Subsequent research has largely borne out this emphasis on continuity. The Act transformed the big boroughs but left the counties relatively untouched. County electors increased by only about 40% (from c. 540,000 to 790,000), and rural areas remained over-weighted compared to small towns and mining villages, preserving Conservative strongholds. Redistribution was modest (just 53 seats), leaving many anomalies intact; more than 70 boroughs still had populations under 10,000 after 1867. Despite the 1872 secret ballot, corruption, bribery, and deferential voting habits persisted.
Accordingly, the Commons’ social profile changed gradually. In 1880 there were still 155 MPs related to the peerage (165 in 1865) and only 112 representing manufacturing (90 in 1865). Lawyers and military men remained numerous. The true “break,” some historians argue, came not in 1867 but in 1880–86, driven as much by economics as by politics. Mid-Victorian prosperity sustained the old hierarchical order even as it fostered confidence for reform. It also nourished a new conservatism among suburban middle classes—prosperous, self-conscious, wary of working-class radicalism—who increasingly favored the Conservatives.
Elections, Suburbs, and Conservative Ascendancy
The first post-Act election (1868) contained two telling signs. No working man entered Parliament, and two traditionally radical seats—Westminster and Middlesex—went Conservative. John Stuart Mill lost Westminster to bookseller W. H. Smith. In Middlesex, a young Guards officer, Lord George Hamilton, credited suburbanization for his victory: the spread of railways and the exodus of professionals and clerks to the outskirts had changed the constituency’s political tone.
These trends helped deliver the Conservatives’ 1874 triumph. Of thirteen working-class candidates, only two won—and both with Liberal backing. As Frederic Harrison observed, the Conservatives had become as much the middle-class party as the Liberals had been; “sleek citizens” commuting from “snug villas” found reassurance in Conservative stability.
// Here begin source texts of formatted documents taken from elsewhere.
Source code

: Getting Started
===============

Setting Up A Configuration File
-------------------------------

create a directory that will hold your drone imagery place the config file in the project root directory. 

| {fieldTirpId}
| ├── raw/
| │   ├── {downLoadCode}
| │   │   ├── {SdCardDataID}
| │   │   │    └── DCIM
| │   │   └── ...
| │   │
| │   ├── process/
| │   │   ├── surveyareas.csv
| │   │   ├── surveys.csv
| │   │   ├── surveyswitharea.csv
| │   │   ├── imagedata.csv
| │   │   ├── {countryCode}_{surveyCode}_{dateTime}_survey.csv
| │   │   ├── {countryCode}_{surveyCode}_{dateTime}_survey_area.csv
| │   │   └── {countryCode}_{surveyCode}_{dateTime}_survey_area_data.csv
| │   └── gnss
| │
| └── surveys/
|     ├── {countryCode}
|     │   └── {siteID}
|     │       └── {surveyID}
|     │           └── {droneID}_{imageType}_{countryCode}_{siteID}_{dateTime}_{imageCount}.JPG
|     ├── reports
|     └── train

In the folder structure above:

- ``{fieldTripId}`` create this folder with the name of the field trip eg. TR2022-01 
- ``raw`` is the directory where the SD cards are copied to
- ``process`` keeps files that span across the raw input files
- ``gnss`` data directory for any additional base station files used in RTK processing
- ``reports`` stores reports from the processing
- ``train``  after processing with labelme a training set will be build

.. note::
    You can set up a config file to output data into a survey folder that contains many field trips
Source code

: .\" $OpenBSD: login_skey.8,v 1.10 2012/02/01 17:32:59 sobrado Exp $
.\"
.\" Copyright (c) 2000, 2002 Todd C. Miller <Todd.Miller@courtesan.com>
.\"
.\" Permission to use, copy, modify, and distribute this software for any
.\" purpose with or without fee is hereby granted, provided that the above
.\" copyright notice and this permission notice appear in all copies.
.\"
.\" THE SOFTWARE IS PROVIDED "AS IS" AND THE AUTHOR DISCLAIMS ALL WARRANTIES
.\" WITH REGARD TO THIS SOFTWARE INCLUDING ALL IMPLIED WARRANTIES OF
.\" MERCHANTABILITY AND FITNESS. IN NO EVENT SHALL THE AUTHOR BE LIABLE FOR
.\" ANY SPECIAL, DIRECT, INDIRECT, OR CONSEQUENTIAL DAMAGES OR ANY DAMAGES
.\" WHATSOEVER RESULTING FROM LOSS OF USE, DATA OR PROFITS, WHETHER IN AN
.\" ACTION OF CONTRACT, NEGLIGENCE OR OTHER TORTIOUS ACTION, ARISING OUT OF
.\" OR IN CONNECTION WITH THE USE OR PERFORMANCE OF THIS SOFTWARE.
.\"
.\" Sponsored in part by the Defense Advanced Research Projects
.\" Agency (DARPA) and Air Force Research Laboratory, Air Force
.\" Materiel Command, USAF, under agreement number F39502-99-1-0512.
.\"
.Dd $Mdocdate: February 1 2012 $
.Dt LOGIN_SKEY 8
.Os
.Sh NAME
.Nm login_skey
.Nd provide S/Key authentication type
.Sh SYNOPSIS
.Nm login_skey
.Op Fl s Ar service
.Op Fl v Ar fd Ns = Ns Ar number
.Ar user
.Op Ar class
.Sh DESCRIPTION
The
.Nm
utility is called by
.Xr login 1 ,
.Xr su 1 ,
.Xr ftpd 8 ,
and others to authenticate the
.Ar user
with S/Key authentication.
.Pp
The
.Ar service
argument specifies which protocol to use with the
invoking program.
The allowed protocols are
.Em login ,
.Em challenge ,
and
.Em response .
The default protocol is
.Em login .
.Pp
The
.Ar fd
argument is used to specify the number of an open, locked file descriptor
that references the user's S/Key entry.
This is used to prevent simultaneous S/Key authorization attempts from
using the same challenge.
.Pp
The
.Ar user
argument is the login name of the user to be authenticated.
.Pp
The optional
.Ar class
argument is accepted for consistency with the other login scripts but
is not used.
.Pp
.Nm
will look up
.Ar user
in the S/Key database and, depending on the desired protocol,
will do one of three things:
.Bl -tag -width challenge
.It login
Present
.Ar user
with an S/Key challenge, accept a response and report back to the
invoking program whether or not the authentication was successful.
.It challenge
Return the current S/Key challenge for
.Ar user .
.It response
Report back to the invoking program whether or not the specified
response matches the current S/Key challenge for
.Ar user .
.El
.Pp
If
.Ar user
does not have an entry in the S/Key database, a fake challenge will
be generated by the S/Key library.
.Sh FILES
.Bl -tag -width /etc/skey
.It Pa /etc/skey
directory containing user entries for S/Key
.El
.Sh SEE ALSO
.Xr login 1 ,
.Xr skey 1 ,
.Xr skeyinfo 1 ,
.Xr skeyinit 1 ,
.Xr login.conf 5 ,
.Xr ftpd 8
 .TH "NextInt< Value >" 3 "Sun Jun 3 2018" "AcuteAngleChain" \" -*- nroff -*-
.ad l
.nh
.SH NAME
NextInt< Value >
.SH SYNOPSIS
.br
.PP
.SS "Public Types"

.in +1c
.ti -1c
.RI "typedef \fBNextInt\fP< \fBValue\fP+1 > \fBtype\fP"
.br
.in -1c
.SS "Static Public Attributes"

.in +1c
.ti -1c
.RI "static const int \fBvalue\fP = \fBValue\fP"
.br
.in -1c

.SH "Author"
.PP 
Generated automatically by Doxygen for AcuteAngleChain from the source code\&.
From 1874 through the century’s end, Conservative dominance was pronounced—especially given the uneven achievements of Gladstone’s later ministries. And the symbol of this continuity was the premiership of the very man who had once thundered against democratic doom: the third Marquess of Salisbury, formerly Lord Robert Cecil.
Conclusion
The Second Reform Act did not inaugurate an era of immediate working-class rule. It did, however, restructure the relationship between electorate and government, democratizing large towns while leaving county politics and parliamentary composition largely intact. The Act’s most enduring legacy lay less in a sudden transfer of power than in the recalibration of political incentives: parties, courting a broader electorate, increasingly addressed social questions they had once ignored. In short, 1867 opened the democratic door—but the pace and path of those who walked through it were set by deeper continuities of class, economy, and political culture.